Les dégâts sont colossaux. Les institutions serbes tiennent déjà une déclaration qui fait que le Kosovo ressemble à un pays qui discrimine un membre du tribunal uniquement parce qu'il est serbe, sans procédure, sans processus, sans aucune décision juridique. Et ce n'est pas la faute de Radomir Laban. La culpabilité est celle qui a fait la déclaration. C'est lui qui a placé l'appartenance ethnique sur le principe de justice.

Aucun gouvernement sérieux ne fait face à un président qui pend contre le mur de l'État juste parce que le juge dans son cas ne l'aime pas.

Aujourd'hui, le pays reste sans réponse : Radomir est-il un danger national ? Si oui, pourquoi en a-t-il fait partie et pourquoi est-ce encore un juge constitutionnel? Sinon, pourquoi le président l'attaque-t-il de cette façon ?

L'État travaille sur la preuve ou l'émotion. Et l'émotion du Président aujourd'hui est le plus grand risque pour l'ordre constitutionnel qu'il a déclaré protéger.

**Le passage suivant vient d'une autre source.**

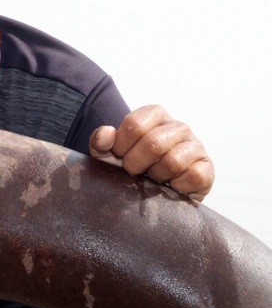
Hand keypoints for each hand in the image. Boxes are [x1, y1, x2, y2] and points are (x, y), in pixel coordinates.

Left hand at [88, 105, 213, 200]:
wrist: (155, 192)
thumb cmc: (132, 166)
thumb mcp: (109, 154)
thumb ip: (100, 142)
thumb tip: (106, 134)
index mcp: (154, 115)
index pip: (134, 124)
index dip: (121, 146)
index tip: (119, 157)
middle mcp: (178, 126)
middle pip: (153, 143)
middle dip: (135, 164)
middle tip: (133, 172)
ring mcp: (195, 146)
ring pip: (172, 161)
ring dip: (156, 176)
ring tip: (153, 178)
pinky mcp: (207, 168)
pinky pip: (192, 176)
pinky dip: (176, 186)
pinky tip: (170, 186)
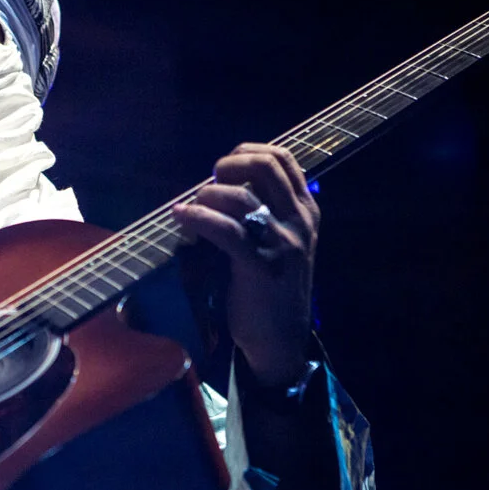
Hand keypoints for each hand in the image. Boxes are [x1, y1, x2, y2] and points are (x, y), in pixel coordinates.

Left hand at [172, 143, 318, 387]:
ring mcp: (282, 243)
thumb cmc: (271, 286)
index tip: (224, 166)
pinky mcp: (260, 266)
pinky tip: (182, 218)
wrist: (280, 338)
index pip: (284, 159)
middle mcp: (299, 221)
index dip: (248, 151)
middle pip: (264, 166)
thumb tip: (224, 181)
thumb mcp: (280, 240)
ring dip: (207, 196)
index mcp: (306, 210)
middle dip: (228, 165)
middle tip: (208, 184)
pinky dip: (197, 218)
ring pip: (240, 196)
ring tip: (193, 209)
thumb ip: (265, 209)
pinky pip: (225, 230)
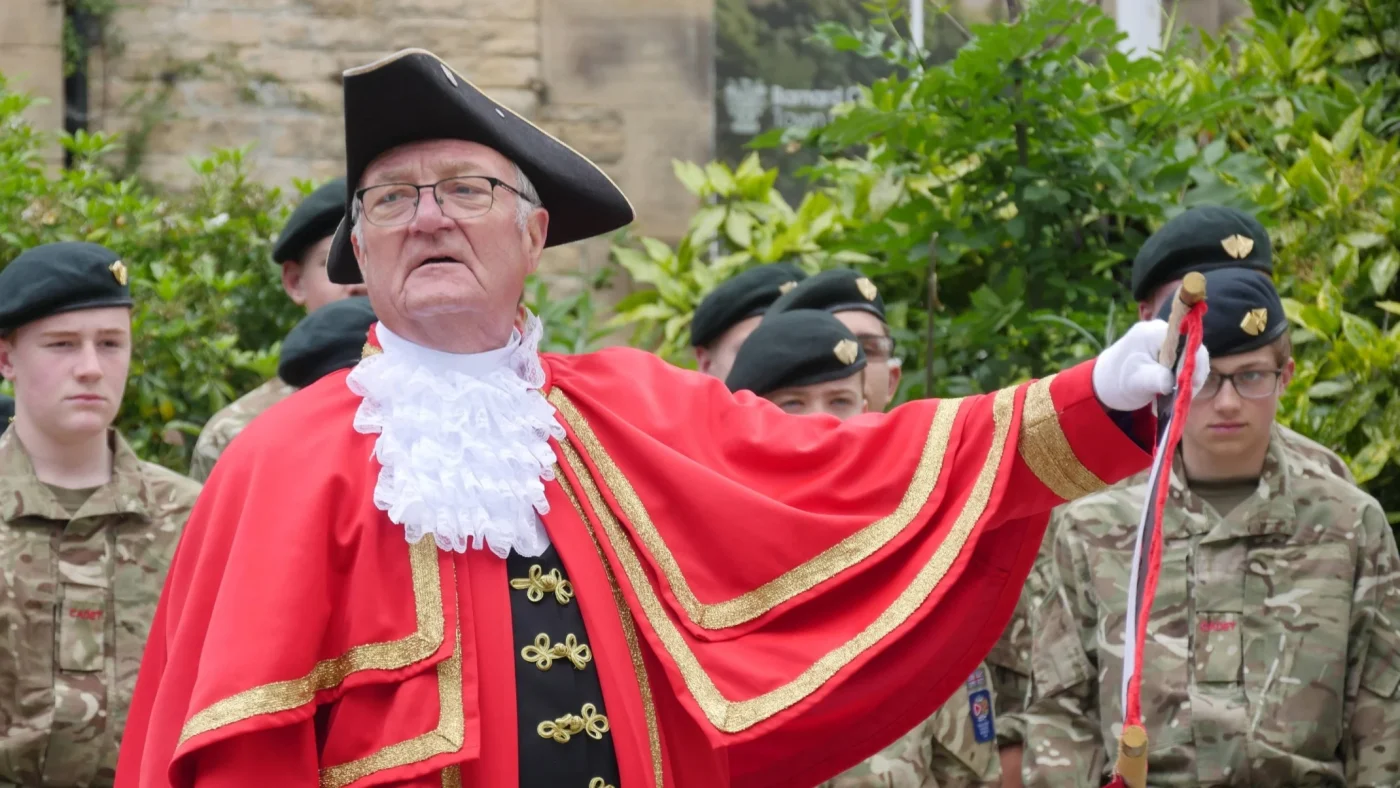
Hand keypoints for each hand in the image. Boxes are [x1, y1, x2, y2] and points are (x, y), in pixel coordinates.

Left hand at [1092, 319, 1209, 410]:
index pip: (1187, 344)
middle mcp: (1162, 330)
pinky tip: (1169, 392)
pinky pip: (1184, 362)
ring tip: (1173, 398)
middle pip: (1192, 351)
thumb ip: (1157, 379)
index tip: (1190, 386)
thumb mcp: (1136, 382)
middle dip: (1190, 375)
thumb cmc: (1116, 381)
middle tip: (1183, 397)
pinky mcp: (1167, 349)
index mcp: (1154, 332)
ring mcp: (1165, 338)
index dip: (1194, 365)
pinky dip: (1181, 378)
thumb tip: (1176, 382)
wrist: (1104, 382)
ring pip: (1190, 358)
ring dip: (1186, 379)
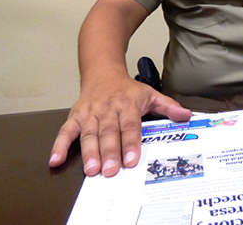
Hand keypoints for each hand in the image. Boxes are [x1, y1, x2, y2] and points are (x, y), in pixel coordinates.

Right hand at [48, 74, 190, 176]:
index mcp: (127, 105)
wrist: (102, 71)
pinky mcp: (75, 116)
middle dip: (109, 152)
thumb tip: (186, 115)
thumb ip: (168, 106)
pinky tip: (56, 159)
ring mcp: (90, 113)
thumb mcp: (150, 93)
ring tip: (91, 169)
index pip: (129, 125)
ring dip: (89, 152)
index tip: (131, 159)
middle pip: (108, 132)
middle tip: (110, 170)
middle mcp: (107, 109)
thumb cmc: (126, 88)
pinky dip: (59, 145)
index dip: (130, 143)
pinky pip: (65, 131)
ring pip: (89, 134)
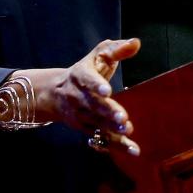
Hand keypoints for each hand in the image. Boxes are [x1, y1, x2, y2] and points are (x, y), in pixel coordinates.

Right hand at [31, 38, 141, 155]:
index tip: (107, 90)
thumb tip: (136, 43)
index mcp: (81, 75)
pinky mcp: (86, 129)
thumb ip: (117, 49)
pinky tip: (133, 149)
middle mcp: (78, 97)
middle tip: (123, 118)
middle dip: (107, 112)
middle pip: (93, 105)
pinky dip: (117, 145)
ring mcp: (81, 115)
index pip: (88, 80)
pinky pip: (102, 138)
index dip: (96, 85)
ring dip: (112, 129)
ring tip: (127, 131)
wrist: (56, 93)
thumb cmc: (86, 69)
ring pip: (96, 124)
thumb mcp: (98, 54)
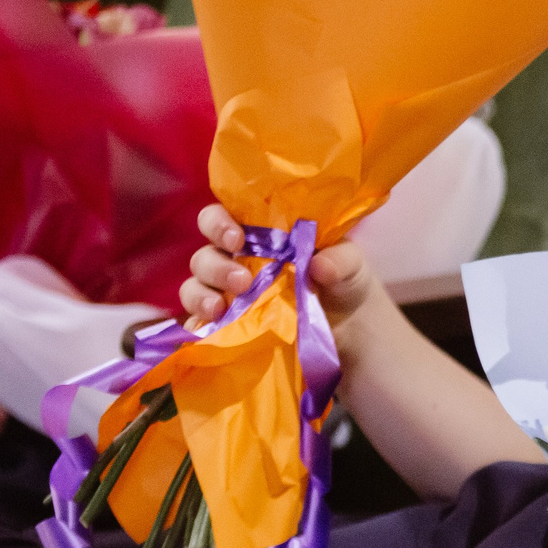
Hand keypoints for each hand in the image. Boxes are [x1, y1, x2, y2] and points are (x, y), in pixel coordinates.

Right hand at [182, 205, 380, 327]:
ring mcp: (229, 295)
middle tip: (242, 281)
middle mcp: (236, 261)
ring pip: (195, 287)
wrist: (352, 326)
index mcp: (258, 235)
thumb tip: (318, 266)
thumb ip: (340, 258)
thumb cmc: (344, 279)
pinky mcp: (229, 325)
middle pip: (204, 255)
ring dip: (201, 296)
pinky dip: (198, 325)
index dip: (219, 223)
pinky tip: (206, 329)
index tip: (237, 238)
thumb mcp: (351, 264)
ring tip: (221, 308)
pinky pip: (200, 323)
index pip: (221, 217)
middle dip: (215, 266)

Au lieu de renforcer l'État devant quiconque le viole, il affaiblit l'État pour se protéger d'une interprétation juridique qui ne peut le contrôler.

Au lieu d'utiliser ce poste pour assurer le sérieux institutionnel, il l'utilise pour discréditer sérieusement l'une des institutions les plus importantes laissées fonctionnelles.

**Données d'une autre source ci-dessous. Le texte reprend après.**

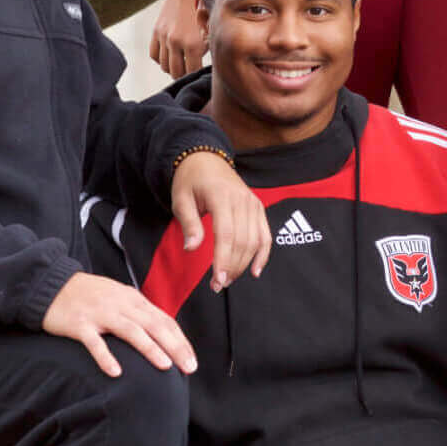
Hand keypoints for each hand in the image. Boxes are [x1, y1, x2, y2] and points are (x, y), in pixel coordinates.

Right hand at [42, 271, 196, 377]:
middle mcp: (122, 305)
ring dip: (150, 349)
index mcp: (134, 300)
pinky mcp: (80, 324)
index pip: (164, 321)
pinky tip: (116, 372)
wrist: (52, 285)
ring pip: (131, 331)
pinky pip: (95, 342)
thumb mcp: (119, 298)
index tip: (192, 360)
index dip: (180, 340)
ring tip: (165, 366)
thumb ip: (138, 313)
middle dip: (175, 347)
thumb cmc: (90, 296)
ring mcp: (101, 314)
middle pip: (155, 326)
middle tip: (189, 368)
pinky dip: (106, 357)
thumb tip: (161, 332)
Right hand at [151, 0, 205, 76]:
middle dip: (184, 74)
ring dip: (172, 67)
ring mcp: (163, 36)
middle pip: (176, 72)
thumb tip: (211, 62)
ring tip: (182, 64)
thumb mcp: (213, 27)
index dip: (197, 74)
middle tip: (191, 71)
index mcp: (193, 43)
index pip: (192, 71)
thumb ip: (210, 46)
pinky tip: (170, 55)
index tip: (201, 73)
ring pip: (163, 65)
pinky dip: (161, 58)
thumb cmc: (206, 5)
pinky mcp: (155, 30)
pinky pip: (154, 54)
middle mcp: (176, 42)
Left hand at [171, 152, 270, 291]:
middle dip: (232, 266)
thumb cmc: (191, 181)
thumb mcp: (181, 199)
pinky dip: (263, 254)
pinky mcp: (258, 208)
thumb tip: (192, 248)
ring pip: (255, 240)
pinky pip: (265, 234)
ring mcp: (253, 203)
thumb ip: (189, 224)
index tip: (217, 280)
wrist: (206, 160)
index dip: (223, 259)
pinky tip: (255, 271)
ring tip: (229, 279)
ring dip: (244, 264)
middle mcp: (242, 200)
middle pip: (243, 240)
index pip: (226, 234)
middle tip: (218, 285)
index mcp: (222, 197)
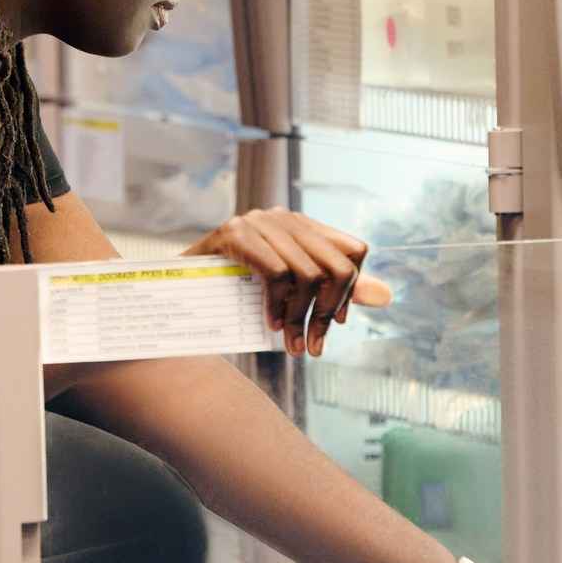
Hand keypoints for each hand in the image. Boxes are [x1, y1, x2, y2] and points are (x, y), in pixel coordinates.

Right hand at [185, 208, 392, 357]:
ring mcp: (257, 221)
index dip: (350, 292)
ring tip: (288, 342)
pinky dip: (277, 306)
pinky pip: (277, 273)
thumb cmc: (232, 293)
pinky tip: (269, 325)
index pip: (354, 252)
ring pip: (310, 274)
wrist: (173, 293)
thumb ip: (335, 290)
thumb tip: (388, 295)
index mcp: (301, 226)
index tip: (332, 324)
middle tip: (311, 345)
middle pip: (338, 266)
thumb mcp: (287, 292)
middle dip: (328, 313)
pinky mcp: (233, 234)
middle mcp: (283, 217)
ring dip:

C'est l'effondrement le plus évident du principe d'égalité devant la loi. C'est l'usage le plus vulgaire du nationalisme pour échapper à une confrontation judiciaire. Et pour cela, aucune explication politique et aucune consolation publique ne suffisent. Parce que les dommages sont déjà institutionnels et internationaux.